The Fiernan was wearing a knee-length T-shirt and plastic sandals, with her hair loose and damp around her shoulders, the yellow of it darkened by the water. She came in and sat cross-legged by the fire, holding her hands out to either side with the hair draped over them to dry. The cerulean-blue eyes looked up at her, vivid by contrast with the summer tan, warm and full of affection. And here I thought Whitney Houston was the very definition of hot stuff, she thought. May have to revise that. Marian Alston closed her eyes for a second and sighed, then tried to concentrate on the book again, thumbing through the pages at random:

We that were friends tonight have found

A fear, a secret and a shame:

I am on fire with that soft sound

You make, in uttering my name…

It seemed even the poet had turned against her tonight, she decided ruefully. Well, it isn't the first case of unrequited love you've blundered into, woman, she thought, scolding herself. Usually she had better sense, but there was no way to get away on the island; in retrospect it'd probably been a mistake to have Swindapa living here, but she'd been much more fragile back then and needed a familiar, trusted face around. Alston recognized the symptoms in herself with mournful accuracy, although not until they'd been stealing up on her for a while. That combination of overwhelming tenderness and lust…

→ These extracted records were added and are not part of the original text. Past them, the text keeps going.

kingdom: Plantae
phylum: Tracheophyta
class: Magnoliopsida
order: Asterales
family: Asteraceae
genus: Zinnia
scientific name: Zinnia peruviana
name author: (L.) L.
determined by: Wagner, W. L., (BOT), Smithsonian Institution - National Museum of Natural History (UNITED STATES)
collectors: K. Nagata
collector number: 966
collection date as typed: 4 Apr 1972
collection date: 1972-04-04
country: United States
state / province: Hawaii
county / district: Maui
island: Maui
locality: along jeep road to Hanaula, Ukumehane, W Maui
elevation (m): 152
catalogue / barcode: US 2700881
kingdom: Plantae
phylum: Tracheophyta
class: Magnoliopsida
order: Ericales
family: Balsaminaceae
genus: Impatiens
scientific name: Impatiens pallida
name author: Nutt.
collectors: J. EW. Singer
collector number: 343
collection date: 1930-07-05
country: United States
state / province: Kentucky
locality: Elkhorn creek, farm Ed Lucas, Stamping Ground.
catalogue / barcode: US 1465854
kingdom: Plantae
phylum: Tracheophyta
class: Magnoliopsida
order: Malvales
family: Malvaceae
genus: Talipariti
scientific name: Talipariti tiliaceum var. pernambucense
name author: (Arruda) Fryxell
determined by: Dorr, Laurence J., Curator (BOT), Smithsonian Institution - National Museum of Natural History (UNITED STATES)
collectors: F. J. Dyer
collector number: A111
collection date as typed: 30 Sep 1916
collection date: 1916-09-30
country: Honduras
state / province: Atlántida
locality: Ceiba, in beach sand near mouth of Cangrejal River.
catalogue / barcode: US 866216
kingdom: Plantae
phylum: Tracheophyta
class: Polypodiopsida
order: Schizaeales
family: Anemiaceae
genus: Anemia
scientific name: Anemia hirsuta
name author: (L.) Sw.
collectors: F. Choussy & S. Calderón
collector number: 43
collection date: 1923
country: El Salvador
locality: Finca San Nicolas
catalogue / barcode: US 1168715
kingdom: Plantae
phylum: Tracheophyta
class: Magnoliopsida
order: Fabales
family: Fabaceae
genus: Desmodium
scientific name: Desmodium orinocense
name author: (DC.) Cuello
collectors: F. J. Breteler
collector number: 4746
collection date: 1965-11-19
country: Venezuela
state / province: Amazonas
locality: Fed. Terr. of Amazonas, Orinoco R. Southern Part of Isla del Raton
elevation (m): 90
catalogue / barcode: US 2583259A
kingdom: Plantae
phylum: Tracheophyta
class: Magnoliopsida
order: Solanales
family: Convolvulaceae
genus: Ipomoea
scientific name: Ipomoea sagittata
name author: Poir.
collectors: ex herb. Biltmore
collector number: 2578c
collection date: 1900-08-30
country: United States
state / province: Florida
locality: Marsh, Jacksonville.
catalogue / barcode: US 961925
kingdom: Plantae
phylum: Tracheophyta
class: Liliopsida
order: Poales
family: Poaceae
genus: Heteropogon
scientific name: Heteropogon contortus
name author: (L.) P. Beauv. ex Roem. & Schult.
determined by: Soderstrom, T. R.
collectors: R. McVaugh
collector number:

"I talked to Cindy Ganger at the baths," Swindapa said after a while, smiling. "She asked me if I was your girlfriend."

Alston choked, spraying bourbon across the page. Swindapa jumped up in alarm and pounded her helpfully on the back, then sat down beside her on the couch.

"Are you all right?" she asked, a little frown of worry between her brows.

"Yes. Just, mmm, surprised," Alston said. And my sinuses have diluted bourbon in them, goddammit. She used a handkerchief to mop the page and blow her nose, which gave her a moment to collect her thoughts. God damn all rumormongers.

When she looked up, Swindapa had an arm draped over the back of the blue Directoire sofa and one leg hooked up under the other. She was still smiling. "I don't really understand you Eagle People," she said after a moment. "I don't know how to… hear what you're saying when you're not speaking, not really well. So I make mistakes like that."